Hi, I'm scratching my head trying to figure out how to get HQ (open source version) to notify me when the win32 server is down or interrupted, without flooding me with messages.
It appears the availability parameter is actually an average instead of an actual value, which makes it difficult to come up with good criteria (so far!). For example, I would like to know when the actual availability is less than 100% anytime within an hour, but I don't want false messages, so I assume I should wait for 3 or so values less than 100% (default measurement period is 1 minute). The problem is, the average stays below 100% long after the network/server has recovered and is actually at 100% availability.
The best idea seems to be to enable the action when the availability=0 for at least 5 minutes in one hour. However, since the availability is an average I would not get a message until the average was dragged down to 0, which could be some time. If I try to pick a percentage, then I'm kind of guessing at when the threshold is crossed. Plus if I just get a couple of random dropouts in an hour that happen to add up to 5 minutes below my threshold, I don't want to get beeped (I already know my network is very unreliable!)
I'm hoping I have just overlooked an easier way to set it up, so if anyone knows the secret, I would appreciate knowing. Is there maybe a way to make availability be an average of only 1 measurement point?

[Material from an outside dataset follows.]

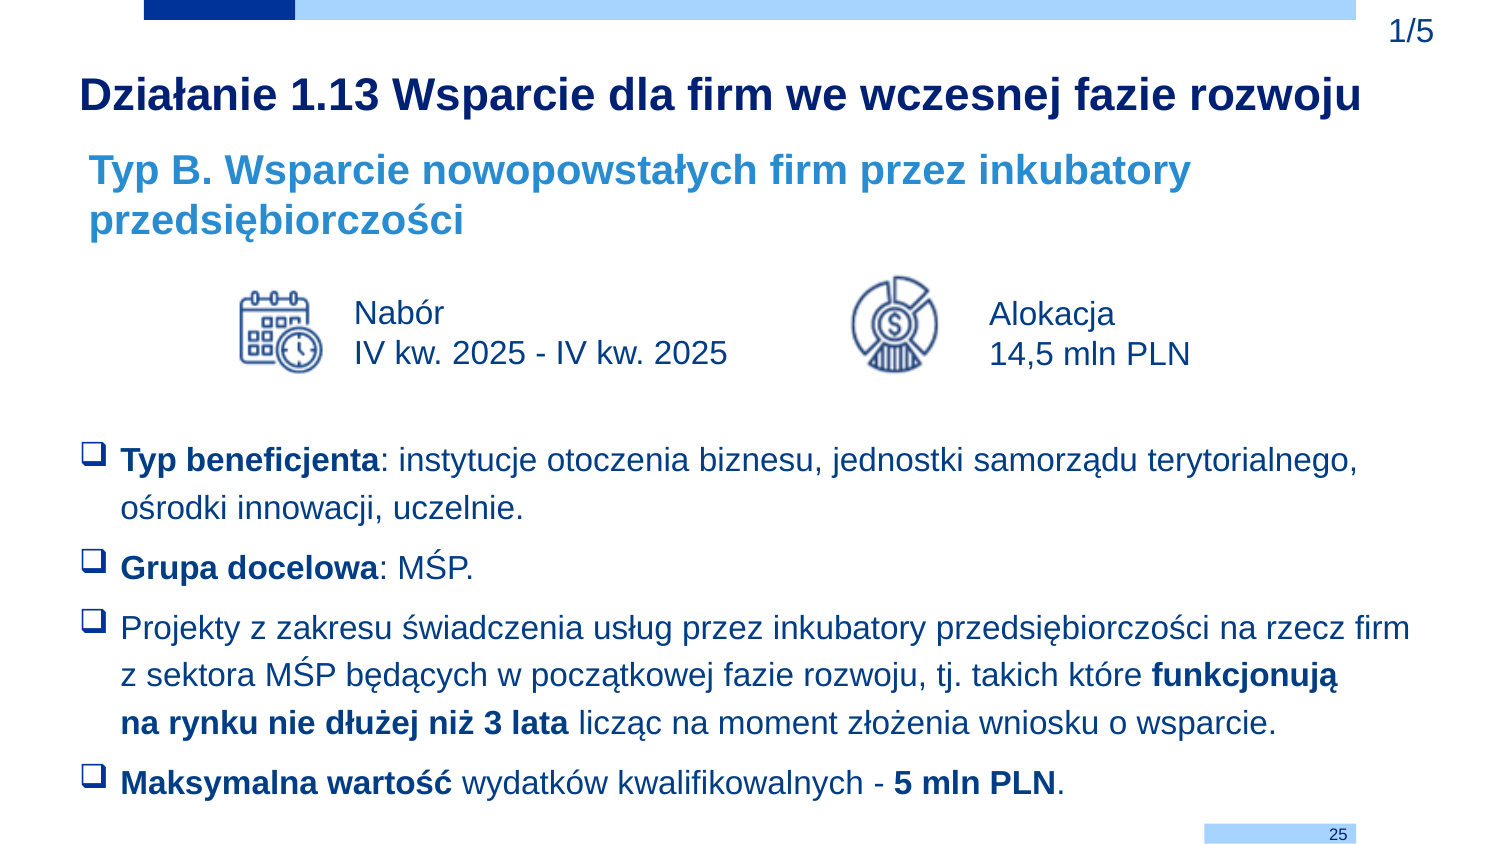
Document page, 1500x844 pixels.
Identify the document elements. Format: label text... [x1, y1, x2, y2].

Actually, each discrete availability metric value is going to be either 0% or 100%. When you see an average, it's because it's applied to a time range. To create an alert for what you are looking for would be just to create one for Availability<100% when the condition is met for 5 minutes within a time period of 1 hour if you expect your server or networks to have some occasional dropouts. With this setting, the behavior would be that if the total down time reaches 5 minutes (within an hour timeframe), then the alert will fire. However, keep in mind that once the 5 minutes is reached, even if it's in the first 5 minutes of the hour, everything gets reset, and another alert will fire whenever the next 5 minutes total down time is reached (within an hour timeframe).
You can, of course, select the option to Disable alert until re- enabled manually. Then as a workflow, once you get an alert and investigate your server, you would then manually turn the alert back on.
Let me add a followup, if the server was down from 7:00 to 7:05 AM I would get an alert at 7:05 because there was 5 minutes of downtime since 6:05 AM. Would I get another alert at 7:06, due to the 5 minutes total having occured since 6:06? I don't want to have set the option to disable the alert and then to manually "reenable" the alert, but once I get an alert, I don't want another one until 8:05 AM (in case I am lazy or forgetful and don't fix the problem.) It didn't seem to work that way when I tried it.
Not exactly. Let's say the server goes down at 7am. You will get an alert at 7:05am (well, not quite, since with the agent not running, it takes us a while to detect that, but for the sake of the argument, let's stick to the exact time). Then, if the server stays down, you'll get another alert at 7:10am, because another 5 minutes of downtime has been detected. There's not a way currently to configure so that you suppress the alert for an hour before firing again.
Ok, thanks, I understand now. Although this might not be the correct forum, I would ask that the alert config be updated to allow a new option (assuming it doesn't already exist in the enterprise edition): send an alert after x time with the condition met, but only allow 1 alert per y time periods.